Investment activity in Slovakia rebounded in 2025, with total annual volumes reaching €967 million. This represents a cyclical peak and outperforms the long-term annual average of approximately €700 million.
Industrial and retail assets dominated investment activity, while office investments remained subdued. Investor demand focused primarily on well-located value-add assets and properties offering stable income supported by long-term lease agreements. Capital sources varied by sector: industrial investments were driven by capital from outside the CEE, retail by CEE-based investors, and office transactions predominantly by domestic Slovak investors.

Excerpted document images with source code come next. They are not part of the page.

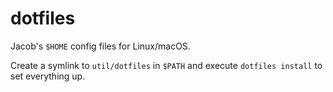 # dotfiles

Jacob's `$HOME` config files for Linux/macOS.

Create a symlink to `util/dotfiles` in `$PATH` and execute `dotfiles install` to set everything up.
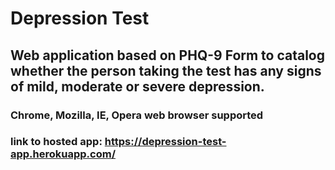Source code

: # Depression Test
## Web application based on PHQ-9 Form to catalog whether the person taking the test has any signs of mild, moderate or severe depression.
### Chrome, Mozilla, IE, Opera web browser supported

### link to hosted app: https://depression-test-app.herokuapp.com/
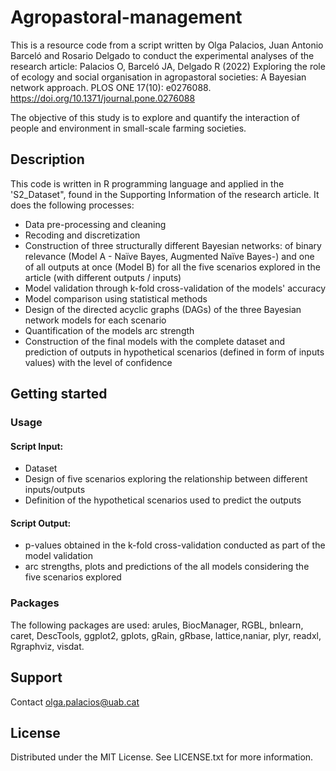 # Agropastoral-management #
This is a resource code from a script written by Olga Palacios, Juan Antonio Barceló and Rosario Delgado to conduct the experimental analyses of the research
article: Palacios O, Barceló JA, Delgado R (2022) Exploring the role of ecology and social organisation in agropastoral societies: A Bayesian network approach. PLOS ONE 17(10): e0276088. https://doi.org/10.1371/journal.pone.0276088

The objective of this study is to explore and quantify the interaction of people and environment in small-scale farming societies. 

## Description
This code is written in R programming language and applied in the 'S2_Dataset", found in the Supporting Information of the research article. 
It does the following processes: 
- Data pre-processing and cleaning
- Recoding and discretization
- Construction of three structurally different Bayesian networks: of binary relevance (Model A - Naïve Bayes, Augmented Naïve Bayes-) and one of all outputs 
at once (Model B) for all the five scenarios explored in the article (with different outputs / inputs)
- Model validation through k-fold cross-validation of the models' accuracy
- Model comparison using statistical methods
- Design of the directed acyclic graphs (DAGs) of the three Bayesian network models for each scenario
- Quantification of the models arc strength 
- Construction of the final models with the complete dataset and prediction of outputs in hypothetical scenarios (defined in form of inputs values) with the level of confidence

## Getting started

### Usage 

#### Script Input: 
- Dataset
- Design of five scenarios exploring the relationship between different inputs/outputs
- Definition of the hypothetical scenarios used to predict the outputs 

#### Script Output: 
- p-values obtained in the k-fold cross-validation conducted as part of the model validation
- arc strengths, plots and predictions of the all models considering the five scenarios explored

### Packages
The following packages are used: arules, BiocManager, RGBL, bnlearn, caret, DescTools, ggplot2, gplots, gRain, gRbase, lattice,naniar, plyr, readxl, Rgraphviz, visdat. 


## Support
Contact olga.palacios@uab.cat 

## License
Distributed under the MIT License. See LICENSE.txt for more information.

"The increase in transaction activity followed a prolonged period of limited liquidity caused by high interest rates and misalignment in pricing expectations. While investor sentiment remains cautious, improved pricing alignment and continued capital allocations to CEE-focused strategies supported transaction execution," explains Rudolf Nemec, Head of Capital Markets at Cushman & Wakefield Slovakia.

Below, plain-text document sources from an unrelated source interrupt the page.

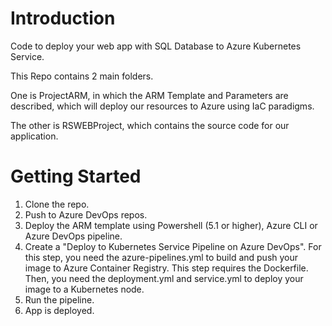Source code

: # Introduction 
Code to deploy your web app with SQL Database to Azure Kubernetes Service.

This Repo contains 2 main folders. 

One is ProjectARM, in which the ARM Template and Parameters are described, which will deploy our resources to Azure using IaC paradigms.

The other is RSWEBProject, which contains the source code for our application.

# Getting Started
1.	Clone the repo.
2.	Push to Azure DevOps repos.
3.	Deploy the ARM template using Powershell (5.1 or higher), Azure CLI or Azure DevOps pipeline.
4.	Create a "Deploy to Kubernetes Service Pipeline on Azure DevOps". For this step, you need the azure-pipelines.yml to build and push your image to Azure Container Registry. This step requires the Dockerfile. Then, you need the deployment.yml and service.yml to deploy your image to a Kubernetes node.
5.	Run the pipeline.
6.	App is deployed.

In total, more than 50 commercial properties were sold in 2025, many as part of portfolio transactions, including 10 shopping centres changing ownership. Industrial assets led investment activity with a 46% share (€446 million), followed closely by retail at 43% (approximately €413 million). Office investments remained limited, accounting for 9% of total volumes, or around €87 million.
Key transactions included Penta's sale of Bory Mall to Czech investment fund ZFP Investments, offering 54,000 sqm of gross leasable area. Manova Partners sold Amazon's logistics centre in Sereď to Erste Realitná Renta, while Wood & Company acquired VIVO! Bratislava. "In 2026, investment activity is expected to remain selective, with transaction volumes dependent on asset quality, alignment of pricing expectations and capital availability," concludes Nemec.